Джексон посмотрел на свою кружку — увы, она уже опустела. Зато у меня еще что-то оставалось. Не колеблясь, придвинул ее товарищу. Если не побрезгует, то спасу Евгения от засухи в горле. А тот и не побрезговал. Выпив одним глотком остатки моего чая, продолжил:
— Баранов — очень даже не дурак. Наоборот — выход из патовой ситуации он придумал гениальный. Нашел способ выбраться на волю, чтобы рядышком с дачей, сдернул, а потом закапывает улику на участке, о чём никто и не подумает. И удалось же! А дальше уже детали — отыскать способ сообщить этому своему доверителю, а кто знает, может и подельнику — так, мол, и так, сел, с кем не бывает. Но всё спрятал в надёжном месте, а найти, наоборот, очень легко. На той даче, что мы были, под хостой. Спрячь он в доме, так в него ещё проникать надо — дополнительный риск. А тут всё просто. Главное, успеть, пока земля не замерзла. Он, конечно, соседке-то, его увидевшей, не обрадовался, но деться некуда. Времени в обрез. А так — Баранов сухим выходит. У нас к нему нет претензий — пойдет только по двести шестой, а подельник, или уж кто там, его на перо не посадит.

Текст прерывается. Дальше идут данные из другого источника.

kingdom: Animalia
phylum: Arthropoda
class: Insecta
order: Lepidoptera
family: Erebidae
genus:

— Что ж, все правдоподобно, — кивнул начальник, поднимаясь с места. — Поделишься своей версией с Савиным, это же на его участке убийство случилось. Вот, пусть работает. Если понадобится, поможешь. А ты, Воронцов, своими делами занимайся.
Товарищ майор уже отошел к двери, но потом остановился:
— Митрофанов, ты ведь в Заречье живешь? Поехали, подвезу. И ты, Воронцов, тоже собирайся. Докинем тебя до твоей общаги.
До общаги мне не так и далеко, можно и пешком дойти, но отказываться не стал. Когда это начальство еще раз предложит докинуть до дома на служебном авто?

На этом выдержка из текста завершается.